ABOUT THIS TASK
Nothing but the text should be carried over: reproduce all the data exactly and leave out every image.

DATA IN THIS EXERCISE
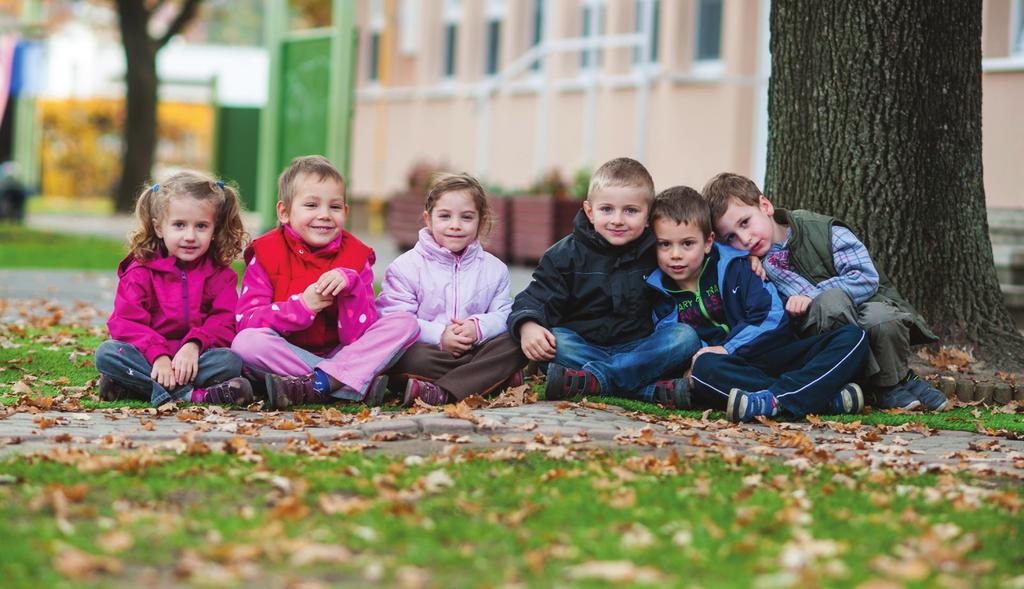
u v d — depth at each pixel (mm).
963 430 7469
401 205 22078
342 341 7863
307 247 8016
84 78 55406
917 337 8242
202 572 4188
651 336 8055
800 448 6543
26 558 4262
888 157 9086
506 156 24578
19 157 44906
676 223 7996
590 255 8180
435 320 8219
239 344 7688
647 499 5305
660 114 20281
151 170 35156
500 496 5316
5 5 57531
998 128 13984
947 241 9195
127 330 7621
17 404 7312
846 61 9102
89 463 5551
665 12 20016
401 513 4984
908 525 5039
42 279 15852
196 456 5914
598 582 4203
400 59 29281
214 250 7938
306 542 4551
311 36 20500
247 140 35188
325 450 6105
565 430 6816
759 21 18391
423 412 7461
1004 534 4949
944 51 9109
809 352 7848
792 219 8281
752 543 4633
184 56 47438
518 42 24531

RESULT FOR THIS TASK
u v d — depth at each pixel (mm).
963 430 7469
401 205 22078
342 341 7863
307 247 8016
84 78 55406
917 337 8242
202 572 4188
651 336 8055
800 448 6543
26 558 4262
888 157 9086
506 156 24578
19 157 44906
676 223 7996
590 255 8180
435 320 8219
239 344 7688
647 499 5305
660 114 20281
151 170 35156
500 496 5316
5 5 57531
998 128 13984
947 241 9195
127 330 7621
17 404 7312
846 61 9102
89 463 5551
665 12 20016
401 513 4984
908 525 5039
42 279 15852
196 456 5914
598 582 4203
400 59 29281
214 250 7938
306 542 4551
311 36 20500
247 140 35188
325 450 6105
565 430 6816
759 21 18391
423 412 7461
1004 534 4949
944 51 9109
809 352 7848
792 219 8281
752 543 4633
184 56 47438
518 42 24531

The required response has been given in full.